Transcribe the listing below word for word but skip its images.

*THE DATA*:
____________

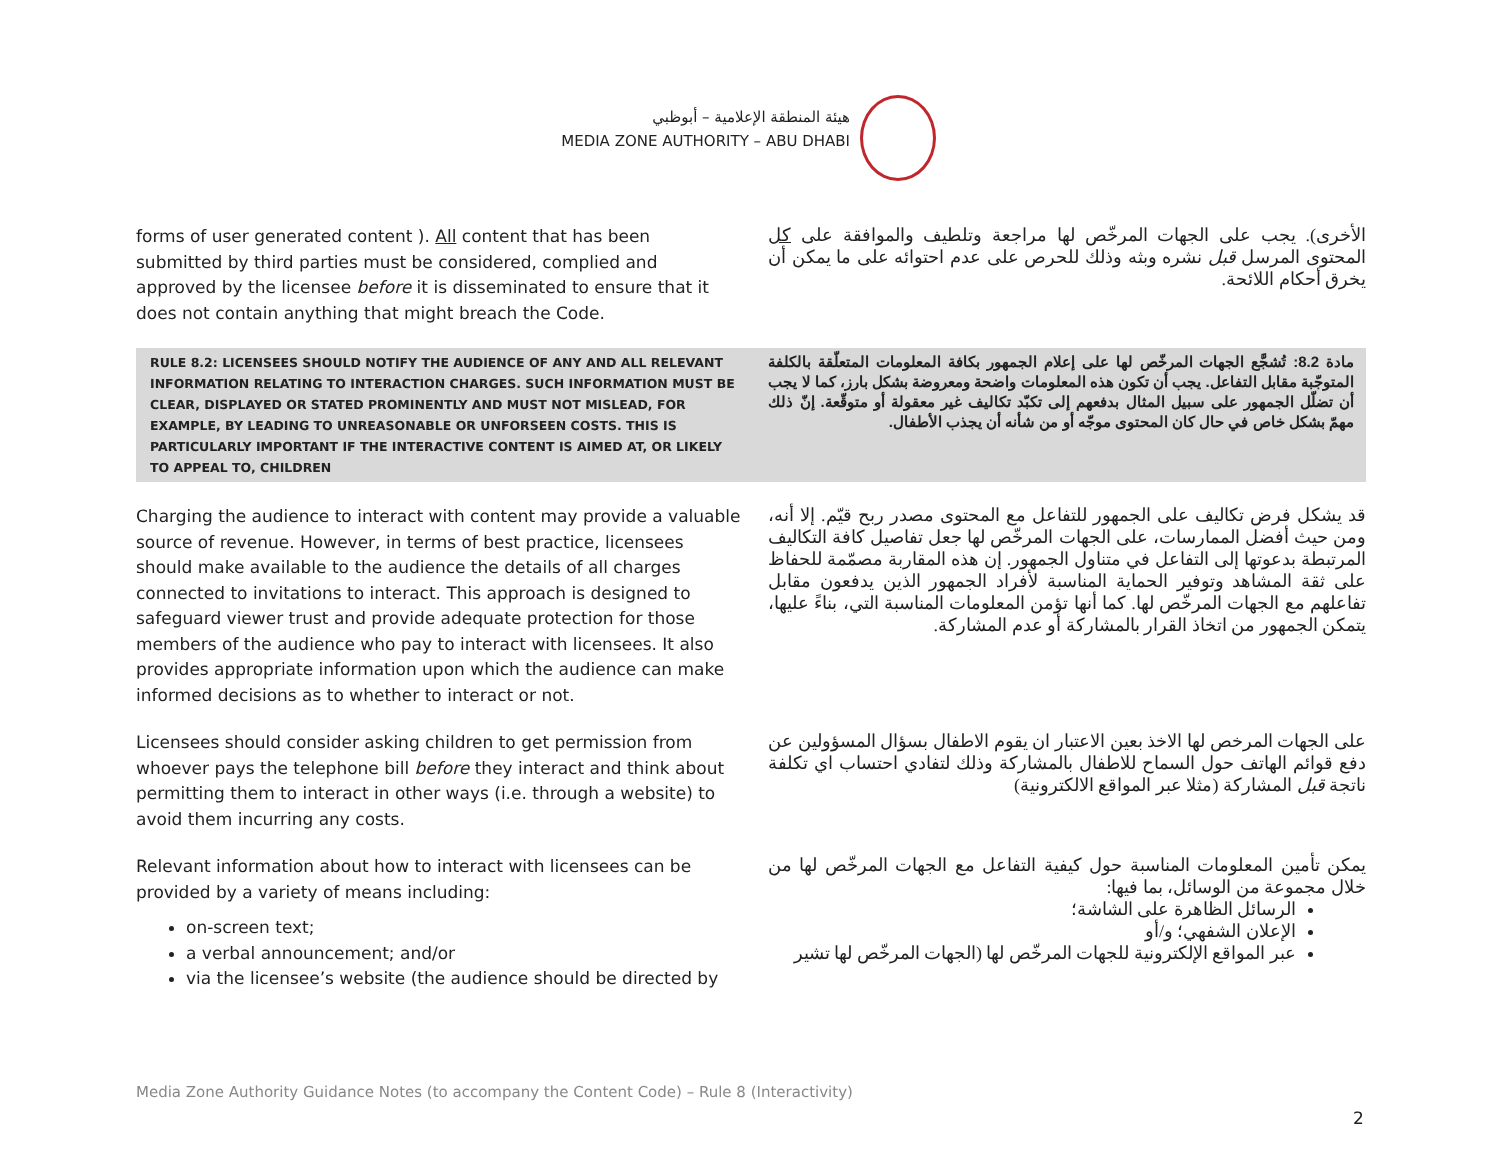هيئة المنطقة الإعلامية – أبوظبي
MEDIA ZONE AUTHORITY – ABU DHABI
forms of user generated content ). All content that has been submitted by third parties must be considered, complied and approved by the licensee before it is disseminated to ensure that it does not contain anything that might breach the Code.
الأخرى). يجب على الجهات المرخّص لها مراجعة وتلطيف والموافقة على كل المحتوى المرسل قبل نشره وبثه وذلك للحرص على عدم احتوائه على ما يمكن أن يخرق أحكام اللائحة.
RULE 8.2: LICENSEES SHOULD NOTIFY THE AUDIENCE OF ANY AND ALL RELEVANT INFORMATION RELATING TO INTERACTION CHARGES. SUCH INFORMATION MUST BE CLEAR, DISPLAYED OR STATED PROMINENTLY AND MUST NOT MISLEAD, FOR EXAMPLE, BY LEADING TO UNREASONABLE OR UNFORSEEN COSTS. THIS IS PARTICULARLY IMPORTANT IF THE INTERACTIVE CONTENT IS AIMED AT, OR LIKELY TO APPEAL TO, CHILDREN
مادة 8.2: تُشجَّع الجهات المرخّص لها على إعلام الجمهور بكافة المعلومات المتعلّقة بالكلفة المتوجّبة مقابل التفاعل. يجب أن تكون هذه المعلومات واضحة ومعروضة بشكل بارز، كما لا يجب أن تضلّل الجمهور على سبيل المثال بدفعهم إلى تكبّد تكاليف غير معقولة أو متوقّعة. إنّ ذلك مهمّ بشكل خاص في حال كان المحتوى موجّه أو من شأنه أن يجذب الأطفال.
Charging the audience to interact with content may provide a valuable source of revenue. However, in terms of best practice, licensees should make available to the audience the details of all charges connected to invitations to interact. This approach is designed to safeguard viewer trust and provide adequate protection for those members of the audience who pay to interact with licensees. It also provides appropriate information upon which the audience can make informed decisions as to whether to interact or not.
قد يشكل فرض تكاليف على الجمهور للتفاعل مع المحتوى مصدر ربح قيّم. إلا أنه، ومن حيث أفضل الممارسات، على الجهات المرخّص لها جعل تفاصيل كافة التكاليف المرتبطة بدعوتها إلى التفاعل في متناول الجمهور. إن هذه المقاربة مصمّمة للحفاظ على ثقة المشاهد وتوفير الحماية المناسبة لأفراد الجمهور الذين يدفعون مقابل تفاعلهم مع الجهات المرخّص لها. كما أنها تؤمن المعلومات المناسبة التي، بناءً عليها، يتمكن الجمهور من اتخاذ القرار بالمشاركة أو عدم المشاركة.
Licensees should consider asking children to get permission from whoever pays the telephone bill before they interact and think about permitting them to interact in other ways (i.e. through a website) to avoid them incurring any costs.
على الجهات المرخص لها الاخذ بعين الاعتبار ان يقوم الاطفال بسؤال المسؤولين عن دفع قوائم الهاتف حول السماح للاطفال بالمشاركة وذلك لتفادي احتساب اي تكلفة ناتجة قبل المشاركة (مثلا عبر المواقع الالكترونية)
Relevant information about how to interact with licensees can be provided by a variety of means including:
on-screen text;
a verbal announcement; and/or
via the licensee’s website (the audience should be directed by
يمكن تأمين المعلومات المناسبة حول كيفية التفاعل مع الجهات المرخّص لها من خلال مجموعة من الوسائل، بما فيها:
الرسائل الظاهرة على الشاشة؛
الإعلان الشفهي؛ و/أو
عبر المواقع الإلكترونية للجهات المرخّص لها (الجهات المرخّص لها تشير
Media Zone Authority Guidance Notes (to accompany the Content Code) – Rule 8 (Interactivity)
2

____________

*SOLUTION TO THIS PROBLEM*:
هيئة المنطقة الإعلامية – أبوظبي
MEDIA ZONE AUTHORITY – ABU DHABI
forms of user generated content ). All content that has been submitted by third parties must be considered, complied and approved by the licensee before it is disseminated to ensure that it does not contain anything that might breach the Code.
الأخرى). يجب على الجهات المرخّص لها مراجعة وتلطيف والموافقة على كل المحتوى المرسل قبل نشره وبثه وذلك للحرص على عدم احتوائه على ما يمكن أن يخرق أحكام اللائحة.
RULE 8.2: LICENSEES SHOULD NOTIFY THE AUDIENCE OF ANY AND ALL RELEVANT INFORMATION RELATING TO INTERACTION CHARGES. SUCH INFORMATION MUST BE CLEAR, DISPLAYED OR STATED PROMINENTLY AND MUST NOT MISLEAD, FOR EXAMPLE, BY LEADING TO UNREASONABLE OR UNFORSEEN COSTS. THIS IS PARTICULARLY IMPORTANT IF THE INTERACTIVE CONTENT IS AIMED AT, OR LIKELY TO APPEAL TO, CHILDREN
مادة 8.2: تُشجَّع الجهات المرخّص لها على إعلام الجمهور بكافة المعلومات المتعلّقة بالكلفة المتوجّبة مقابل التفاعل. يجب أن تكون هذه المعلومات واضحة ومعروضة بشكل بارز، كما لا يجب أن تضلّل الجمهور على سبيل المثال بدفعهم إلى تكبّد تكاليف غير معقولة أو متوقّعة. إنّ ذلك مهمّ بشكل خاص في حال كان المحتوى موجّه أو من شأنه أن يجذب الأطفال.
Charging the audience to interact with content may provide a valuable source of revenue. However, in terms of best practice, licensees should make available to the audience the details of all charges connected to invitations to interact. This approach is designed to safeguard viewer trust and provide adequate protection for those members of the audience who pay to interact with licensees. It also provides appropriate information upon which the audience can make informed decisions as to whether to interact or not.
قد يشكل فرض تكاليف على الجمهور للتفاعل مع المحتوى مصدر ربح قيّم. إلا أنه، ومن حيث أفضل الممارسات، على الجهات المرخّص لها جعل تفاصيل كافة التكاليف المرتبطة بدعوتها إلى التفاعل في متناول الجمهور. إن هذه المقاربة مصمّمة للحفاظ على ثقة المشاهد وتوفير الحماية المناسبة لأفراد الجمهور الذين يدفعون مقابل تفاعلهم مع الجهات المرخّص لها. كما أنها تؤمن المعلومات المناسبة التي، بناءً عليها، يتمكن الجمهور من اتخاذ القرار بالمشاركة أو عدم المشاركة.
Licensees should consider asking children to get permission from whoever pays the telephone bill before they interact and think about permitting them to interact in other ways (i.e. through a website) to avoid them incurring any costs.
على الجهات المرخص لها الاخذ بعين الاعتبار ان يقوم الاطفال بسؤال المسؤولين عن دفع قوائم الهاتف حول السماح للاطفال بالمشاركة وذلك لتفادي احتساب اي تكلفة ناتجة قبل المشاركة (مثلا عبر المواقع الالكترونية)
Relevant information about how to interact with licensees can be provided by a variety of means including:
on-screen text;
a verbal announcement; and/or
via the licensee’s website (the audience should be directed by
يمكن تأمين المعلومات المناسبة حول كيفية التفاعل مع الجهات المرخّص لها من خلال مجموعة من الوسائل، بما فيها:
الرسائل الظاهرة على الشاشة؛
الإعلان الشفهي؛ و/أو
عبر المواقع الإلكترونية للجهات المرخّص لها (الجهات المرخّص لها تشير
Media Zone Authority Guidance Notes (to accompany the Content Code) – Rule 8 (Interactivity)
2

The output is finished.